Topological Defects in Hexagonal Manganites: Inner Structure and Emergent Electrostatics
journal contributionposted on 05.09.2017, 00:00 by Megan E. Holtz, Konstantin Shapovalov, Julia A. Mundy, Celesta S. Chang, Zewu Yan, Edith Bourret, David A. Muller, Dennis Meier, Andrés Cano
Diverse topological defects arise in hexagonal manganites, such as ferroelectric vortices, as well as neutral and charged domain walls. The topological defects are intriguing because their low symmetry enables unusual couplings between structural, charge, and spin degrees of freedom, holding great potential for novel types of functional 2D and 1D systems.
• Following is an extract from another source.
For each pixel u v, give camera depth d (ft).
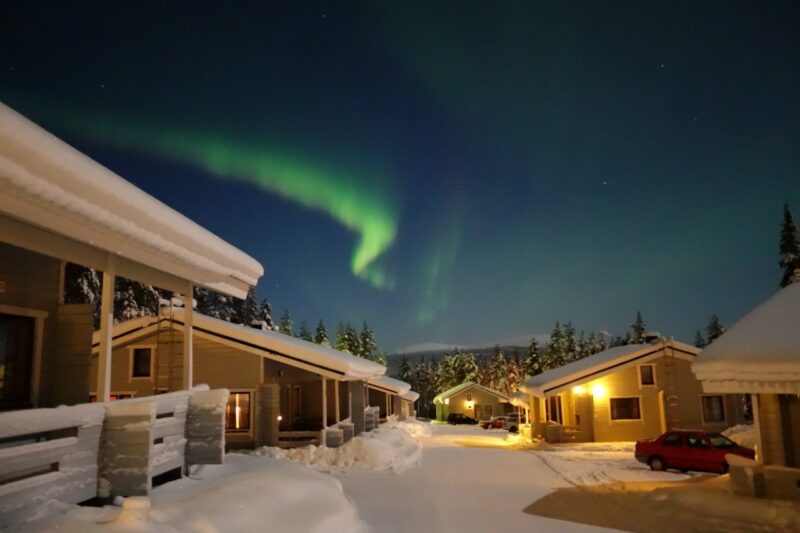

Despite the considerable advances in analyzing the different topological defects in hexagonal manganites, the understanding of their key intrinsic properties is still rather limited and disconnected. In particular, a rapidly increasing number of structural variants is reported without clarifying their relation, leading to a zoo of seemingly unrelated topological textures. Here, we combine picometer-precise scanning-transmission-electron microscopy with Landau theory modeling to clarify the inner structure of topological defects in Er1–xZrxMnO3. By performing a comprehensive parametrization of the inner atomic defect structure, we demonstrate that one primary length scale drives the morphology of both vortices and domain walls. Our findings lead to a unifying general picture of this type of structural topological defects. We further derive novel fundamental and universal properties, such as unusual bound-charge distributions and electrostatics at the ferroelectric vortex cores with emergent U(1) symmetry.